I was in second grade when my parents decided that we should go on a camping trip to the White Mountains at Lafayette campground. It was the third day of sleeping outside and we had finished dinner at an early time, earlier than anyone else at the campground. My Dad had gone into the tent to change into his PJ’s while my Mom, my Sister, and I sat around the blazing campfire. There was just enough chilliness to need a sweatshirt on. Our tent was placed at the top of a slope looking down at other people’s tents. Everyone started to prepare their dinner, and the meat of hamburgers, hotdogs, and other assortments scented the air.

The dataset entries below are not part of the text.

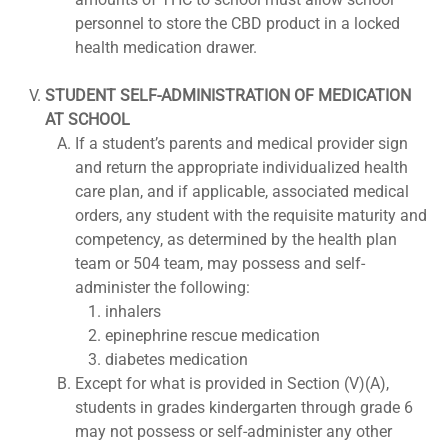
personnel to store the CBD product in a locked
health medication drawer.
STUDENT SELF-ADMINISTRATION OF MEDICATION
AT SCHOOL
If a student’s parents and medical provider sign
and return the appropriate individualized health
care plan, and if applicable, associated medical
orders, any student with the requisite maturity and
competency, as determined by the health plan
team or 504 team, may possess and self-
administer the following:
inhalers
epinephrine rescue medication
diabetes medication
Except for what is provided in Section (V)(A),
students in grades kindergarten through grade 6
may not possess or self-administer any other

My sister and I were too focused on our attempts to light the sticks we found in the forest with the campfire to notice what had been sneaking up on us. All of a sudden, we were startled by our mom’s sudden scream. My sister and I whipped out heads around to find a giant black bear approaching us. Just 20 feet from our campground with a big brown nose and a loaf of bread in his mouth. The bear slumped over like a hungry teenager in need of food. Panicked; all three of us ran for the van. My Mom had jumped into the passenger side first while my Sister found room to squish on top of her to escape. There was no more room for me to get in through the passenger’s side, so I had to walk all the way around. The van was made for people that use a wheelchair and in need for an accessible ramp. Which happened to be on the closest side to me. By the time I got to the other sliding door, my Mom had locked me out, not realizing I wasn’t in yet. My Mom laughed, ¨Sorry Shayla,” as she unlocked the door for me. My heart was racing with fear and my Mom had the audacity to lock out the youngest child.
As we watched the bear go around to the different campsites, we realized that we had left Dad in the tent without telling him what was happening. My sister said, ¨Wait what about dad?¨ and we all had an “oh, right” moment. The bear was in a campsite two away from us on the other side of the dirt road, not caring at all for anyone in his way. Everyone was blaring their horns and flashing their lights from their car. He kept grabbing food from picnic tables and swiping it into his open mouth. We slowly moved out of the van when the bear started losing interest in their dinners and my Dad walked out looking around for us. My Dad exclaimed, “What, you were just going to leave me in there?” We all stood near the campfire watching the bear strut along with a full stomach from a feast. The entire night was filled with laughter and the different stories we had to tell from our point of view.
My Dad thinks we lured the bear into the campground because we had eaten our dinner early and the fumes grabbed the bear’s attention. This trip truly showed the survival instincts we have in the face of danger. My Dad loves to tell people how we had left him for our own safety, and I love to tell how my Mom had locked me out of the van for her own safety. The story has been told many different ways and through many different points of view, but if we were to ever be put into danger again I wouldn’t be surprised if it turned into a free for all. There are always more black bears out there ready to test it.